Who Is Telling the Truth?
by Jerry Falk
A friend on Facebook recently asked, “How do you know ‘facts’ are truth or lies?” Apparently, he was referring to the current political climate in the United States.
I took his question a step further.
 
 
Moreover, if we are merely the result of a cosmic accident—if our closest relative in the evolutionary chain is the chimpanzee—why should truth matter at all? Aren’t we, in that case, nothing more than a coincidental byproduct of primordial slime?

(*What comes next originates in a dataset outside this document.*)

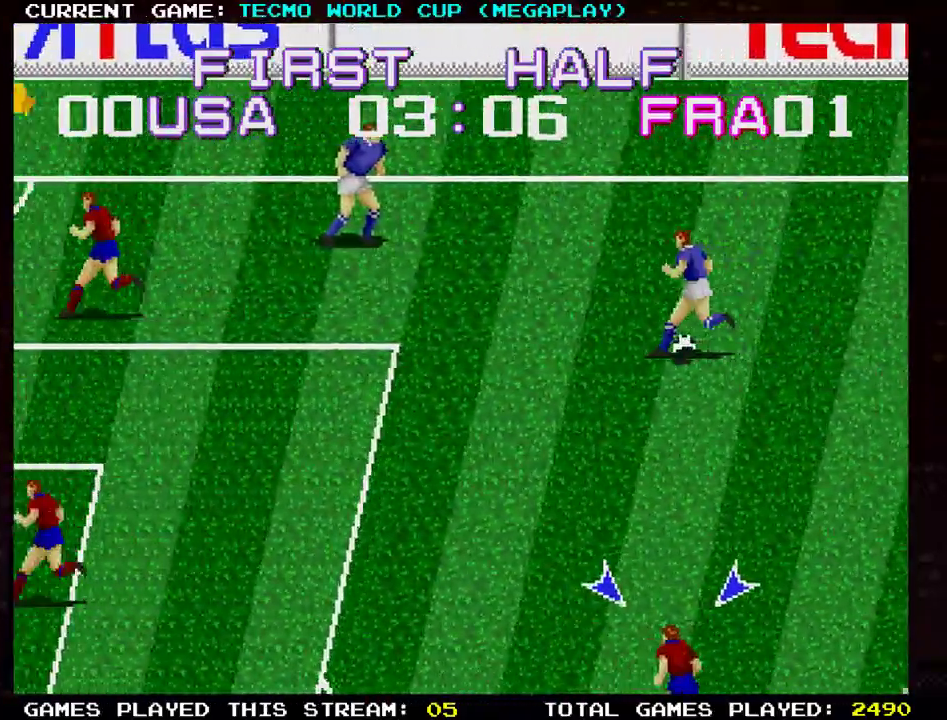
{"buttons": [], "left_stick": "up"}
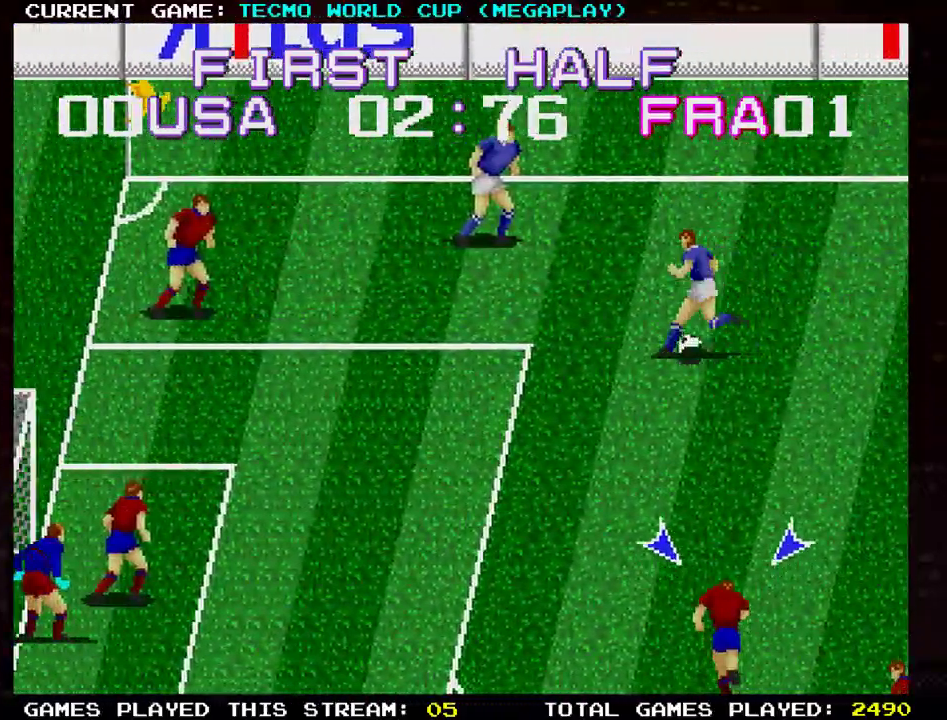
{"buttons": [], "left_stick": "up-left", "events": [[16, "left_stick", "up-left"]]}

And further, why should your truth be the standard and not mine? What gives the U.S. government the moral authority to declare certain actions “legal” (and therefore presumed good or truthful) and others “illegal” (bad or false)? If truth is relative, then laws are nothing more than personal preferences enforced by power.
To make any meaningful claim about right and wrong—or truth and falsehood—we must appeal to an objective standard beyond ourselves. This applies not only to individuals but also to nations. When leaders reject a moral authority higher than human legislation, it becomes easy to believe that “one person’s truth is just as valid as another’s.”
Most people shape the truth to suit their desires. They bend it to fit personal preferences or ideologies, justifying actions and lifestyles not by objective standards, but by internal perceptions and emotional impulses. As an example, even biological reality is now being redefined as merely a mental construct. We're told that sex assigned at birth doesn’t matter—what matters is how one feels. And others are expected to affirm those feelings as truth, even when they directly contradict observable, scientific reality.
I have little confidence in political leaders or parties—especially those who ignore the biblical command to “put away falsehood” and “speak the truth with [their] neighbor” (Ephesians 4:25). But if human life is simply a journey “from the goo to the zoo to you,” then why should truth matter at all?
Without God and His Word—revealed through inspired writers—we are left with no moral foundation beyond ourselves to distinguish right from wrong or truth from falsehood. And this, I believe, is one of the world’s deepest problems.